Warhurst races with stock cars, the same type used in NASCAR. After COVID-19 derailed his senior season last year, Warhurst is looking to get back onto the race track and receive an opportunity to ascend to the early NASCAR levels. 

“For this next season, we’re going to run the Midwest Modified Tour, and our goal is to finish top 10 in those points and get a few wins at our local track,” Warhurst said. Our short term goal is to win and put ourselves in a position to be looked at by NASCAR teams.”

And, like many drivers, Warhurst’s career ambitions don’t just stop at the collegiate level. 

“The goal one day is to race in the NASCAR Cup Series,” Warhurst said. “The big thing is having the résumé and the experience in terms of wins and the other biggest thing is sponsor funding. Talking to as many people as you can and hoping that you meet the right people that can give you the right opportunities to race in the NASCAR Truck Series and move up from there.”

Elevating to that level of competition won’t come easy, but Warhurst is prepared for the work. 

“It’s a long way to go and kind of a pipe dream, but with enough hard work and getting good results in the next few years, it’s not unattainable,” Warhurst said. “Each step you take the competition gets tougher, and it’s the best drivers in the world. Preparing yourself physically and then mentally you have to be confident to go out there and do your thing.”

Stock car racing requires money, and money requires sponsors. It’s Warhurst’s job to find them, and studying Sport Management has taught Warhurst the importance of branding himself. 

“I really had to teach myself about marketing and understand why a sponsor would want to sponsor me versus someone else,” he said. “Writing letters to companies, networking, and meeting people is really how you get it done.”

Studying at Michigan gives Warhurst flexibility in his path beyond racing, though.

“The Sport Management program was a no-brainer,” Warhurst said. “It can really help me with looking for sponsors. I’m learning marketing skills, presentation skills, and it gives me a solid background in getting a job in motorsports.”
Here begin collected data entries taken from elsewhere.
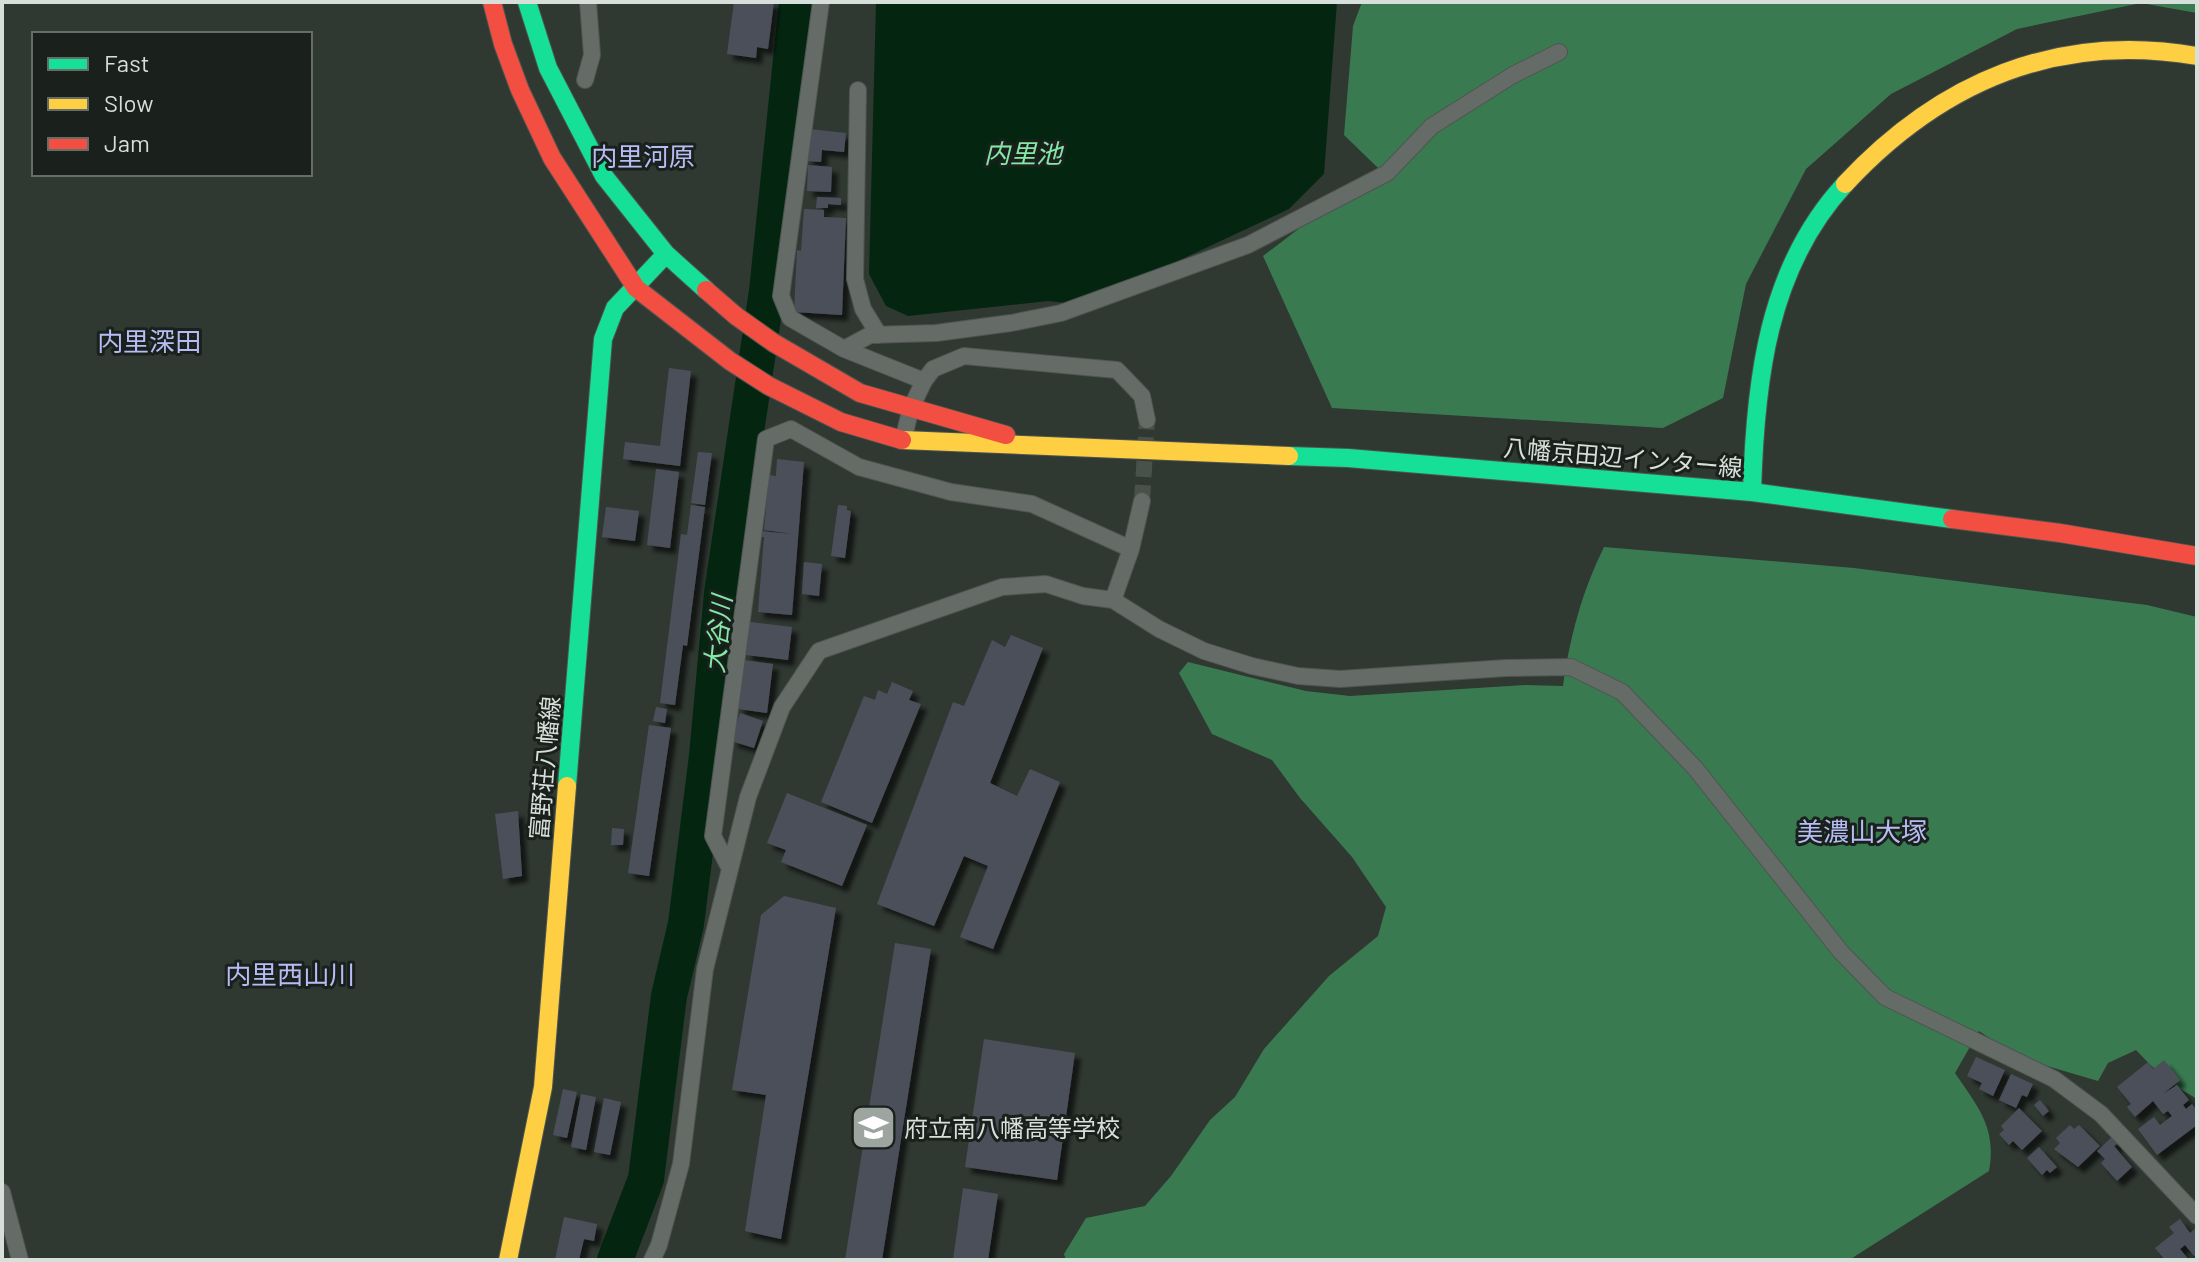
<svg xmlns="http://www.w3.org/2000/svg" width="2199" height="1262" viewBox="0 0 2199 1262" font-family="Barlow,'Noto Sans JP',sans-serif">
	<style>
		.forest { fill: #3a7a51 }
		.water { fill: #042611 }
		.lines { fill: none; stroke-linecap: round; stroke-linejoin: round }
		.river { stroke: #042611; stroke-width: 36 }
		.building { fill: #4c505a; filter: url(#shadow) }
		.street-tunnel { stroke: #49514b; stroke-width: 16; stroke-dasharray: 16 8; stroke-linecap: butt }
		.street-casing { stroke: #4e5550; stroke-width: 18 }
		.fast-casing { stroke: #4e5550; stroke-width: 20 }
		.slow-casing { stroke: #4e5550; stroke-width: 20 }
		.jam-casing { stroke: #4e5550; stroke-width: 20 }
		.street { stroke: #656b67; stroke-width: 16 }
		.fast { stroke: #16e098; stroke-width: 18 }
		.slow { stroke: #ffcf43; stroke-width: 18 }
		.jam { stroke: #f24e42; stroke-width: 18 }
		.labels { text-anchor: middle; dominant-baseline: central; stroke-width: 6; stroke-linejoin: round; paint-order: stroke }
		.street-label { font-size: 24px; fill: #d6dfd9; stroke: #1a211c }
		.poi-label { font-size: 24px; fill: #d6dfd9; stroke: #1a211c; text-anchor: start }
		.water-label { font-size: 26px; font-style: italic; fill: #83e7a6; stroke: #1a211c }
		.neighbourhood-label { font-size: 26px; fill: #b6bdf5; stroke: #1a211c }
	</style>
	<defs>
		<filter id="shadow"><feDropShadow dx="6" dy="6" stdDeviation="2" flood-color="#0009"/></filter>
	</defs>
	<rect width="100%" height="100%" fill="#303832"/>
	<path class="forest" d="M1362 2H2197V13L2141 3 2017 29 1891 94 1806 169 1746 284 1723 398 1663 428 1332 408 1263 256 1378 168 1344 135 1353 26Z
		M1604 547 1854 568 2147 605 2197 617V1099L2164 1079 2136 1050 2108 1063 2098 1081 2017 1057 1979 1031 1955 1073C1978 1107 1997 1128 1989 1171L1849 1260H1066L1064 1254 1086 1218 1145 1206 1171 1176 1210 1120 1235 1097 1264 1049 1329 976 1378 936 1386 907 1352 857 1300 798 1272 760 1212 734 1179 673 1188 662 1306 691 1350 696 1525 685 1563 686C1570 636 1582 592 1604 547Z"/>
	<path class="water" d="M876 2H1337L1324 174 1289 209 1084 305 1048 301 908 316 886 306 869 274Z"/>
	<g class="lines">
		<path class="river" d="M615 1260 646 1179 669 996 686 924 707 756 722 593 767 291 797 2"/>
	</g>
	<path class="building" d="M734 2H774L768 49 757 47 756 58 727 54Z
		M809 129 846 133 844 152 822 150 821 162 807 161Z
		M808 165 832 167 831 192 807 191Z
		M817 197 841 198V205L828 204V208H816Z
		M804 209 824 210V217L846 218 842 315 794 312 797 250 801 251Z
		M669 368 691 371 680 466 623 459 625 442 660 446Z
		M698 452 712 453 705 505 691 503Z
		M777 459 804 462 792 615 758 612 764 537H759V531L793 534 764 530 769 475 776 476Z
		M656 469 679 472 670 548 647 545Z
		M691 505 705 507 687 646 683 645 675 705 660 703 681 534 687 535Z
		M838 505 847 506V510L851 511 845 558 831 556Z
		M606 507 639 511 635 541 602 537Z
		M804 562 822 564 819 596 802 594Z
		M750 622 792 627 788 660 746 655Z
		M1011 635 1043 648 990 783 1017 796 1030 769 1060 782 993 949 960 937 988 866 964 856 934 926 877 904 953 702 964 706 992 640 1005 647Z
		M744 660 773 664 767 713 738 709Z
		M892 682 913 691 909 700 921 704 872 823 821 802 864 696 875 700 878 690 887 694Z
		M656 707 667 709 665 723 653 721Z
		M740 713 763 721 754 748 731 741Z
		M649 725 671 728 649 876 628 873Z
		M787 793 867 825 842 886 781 862 786 850 767 843Z
		M518 811 522 876 503 879 495 814Z
		M612 828 624 829 623 845H611Z
		M784 896 836 908 781 1239 745 1231 766 1095 732 1090 761 915Z
		M895 943 931 949 882 1260H845Z
		M984 1039 1075 1053 1057 1180 965 1167Z
		M1976 1057 2005 1070 1993 1096 1979 1089 1982 1083 1967 1076Z
		M2164 1060 2180 1080 2163 1094 2177 1085 2189 1100 2183 1105 2186 1109 2192 1104 2197 1111V1125L2157 1155 2138 1129 2154 1117 2160 1125 2172 1116 2168 1111 2163 1114 2153 1101 2135 1117 2127 1107 2131 1104 2117 1087 2148 1062 2153 1069Z
		M2011 1074 2033 1084 2027 1097 2022 1095 2016 1108 1999 1100Z
		M563 1089 577 1092 567 1138 553 1135Z
		M581 1094 596 1097 586 1150 571 1147Z
		M604 1098 621 1102 610 1155 594 1152Z
		M2040 1100 2049 1111 2043 1116 2034 1105Z
		M2019 1108 2042 1131 2022 1150 2013 1141 2009 1145 1999 1134 2004 1130 2001 1126Z
		M2070 1125 2074 1129 2079 1125 2100 1146 2078 1167 2054 1149 2060 1143 2056 1138Z
		M2113 1136 2119 1142 2114 1146 2132 1167 2117 1181 2101 1163 2105 1159 2097 1151Z
		M2039 1147 2057 1167 2050 1173 2047 1170 2042 1175 2027 1158Z
		M963 1188 998 1194 988 1260H953Z
		M564 1217 597 1224 594 1241 584 1239 579 1260H555Z
		M2180 1219 2190 1233 2197 1227V1254L2194 1256 2185 1245 2180 1249 2189 1260H2165L2155 1248 2174 1233 2169 1227Z"/>
	<g class="lines">
		<path class="street-tunnel" d="M1142 501 1147 420"/>
		<defs>
			<path id="street" d="M821 2 781 296 790 318 844 349 924 381
				M585 80 592 55 588 2
				M858 90 855 279 863 309 879 335
				M844 349 870 335 936 333 1011 323 1061 313 1248 245 1387 173 1432 126 1513 75 1559 52
				M903 440 911 408 924 381 933 369 964 356 1117 370 1142 396 1147 420
				M1113 600 1131 549 1142 501
				M730 869 713 836 766 439 791 429 859 467 951 492 1032 504 1131 549
				M2 1192 20 1260
				M652 1260 659 1245 681 1164 705 969 748 797 782 707 819 651 1002 587 1046 584 1083 596 1113 600 1159 629 1204 651 1252 666 1298 676 1340 679 1506 668 1571 667 1622 692 1695 768 1841 952 1885 997 2054 1079 2101 1114 2197 1216"/>
			<path id="fast" d="M527 2 548 68 604 176 666 254 706 290
				M1289 456 1348 458 1752 492 1952 519
				M1752 492C1755 383 1767 268 1845 184
				M567 786 603 339 615 308 666 254"/>
			<path id="slow" d="M1845 184C1940 82 2057 32 2197 56
				M902 440 1289 456
				M508 1260 543 1087 567 786"/>
			<path id="jam" d="M492 2 503 44 520 90 552 158 636 288 730 361 769 386 841 422 902 440
				M706 290 736 316 774 343 860 393 1006 435
				M1952 519 2060 533 2197 556"/>
		</defs>
		<use href="#street" class="street-casing"/>
		<use href="#fast" class="fast-casing"/>
		<use href="#slow" class="slow-casing"/>
		<use href="#jam" class="jam-casing"/>
		<use href="#street" class="street"/>
		<use href="#fast" class="fast"/>
		<use href="#slow" class="slow"/>
		<use href="#jam" class="jam"/>
	</g>
	<defs>
		<symbol id="school-square" viewBox="-11 -11 22 22"><rect x="-9" y="-9" width="18" height="18" rx="4" fill="#9ca59f" stroke="#1a211c"/><path d="M0-5L7-2L0 1L-7-2ZM-4 1L0 2.5L4 1V4Q0 6-4 4Z" fill="#fff"/></symbol>
	</defs>
	<g fill-rule="evenodd">
		<use href="#school-square" x="848" y="1102" width="51" height="51"/>
	</g>
	<g class="labels">
		<g class="street-label">
			<text transform="translate(1623 457) rotate(5)">八幡京田辺インター線</text>
			<text transform="translate(544 768) rotate(-85)">富野荘八幡線</text>
		</g>
		<g class="poi-label">
			<text x="904" y="1127">府立南八幡高等学校</text>
		</g>
		<g class="water-label">
			<text x="1023" y="152">内里池</text>
			<text transform="translate(717 634) rotate(-84)">大谷川</text>
		</g>
		<g class="neighbourhood-label">
			<text x="643" y="155">内里河原</text>
			<text x="149" y="340">内里深田</text>
			<text x="1862" y="830">美濃山大塚</text>
			<text x="290" y="973">内里西山川</text>
		</g>
	</g>
	<rect width="2199" height="1262" fill="none" stroke="#d6dfd9" stroke-width="8"/>
	<rect x="32" y="32" width="280" height="144" fill="#1a211c" stroke="#656d68" stroke-width="2"/>
	<rect x="48" y="58" width="40" height="12" fill="#16e098" stroke="#656d68" stroke-width="2"/>
	<text x="104" y="72" font-size="24" fill="#d6dfd9">Fast</text>
	<rect x="48" y="98" width="40" height="12" fill="#ffcf43" stroke="#656d68" stroke-width="2"/>
	<text x="104" y="112" font-size="24" fill="#d6dfd9">Slow</text>
	<rect x="48" y="138" width="40" height="12" fill="#f24e42" stroke="#656d68" stroke-width="2"/>
	<text x="104" y="152" font-size="24" fill="#d6dfd9">Jam</text>
</svg>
Submitting sponsorship proposals requires a meticulous amount of concentration and work, but Warhurst stays persistent throughout the process. 

“You get a lot of nos, but I’ve been fortunate to get some yeses and four sponsors,” Warhurst said. “That’s a huge part of racing — if you don’t have sponsors, there would be no racing. Offering something that other drivers can’t, that’s the most important thing.”

Going forward, Warhurst looks to continue expanding his portfolio by leveraging his education and the resources at his disposal, especially in the digital age.

“It’s all about networking and doing different things on social media to set yourself apart,” he says. “Getting a lot of followers and winning at the track sets yourself apart so that the potential sponsors you network with will want to sponsor you. Give them a big bang for their buck.”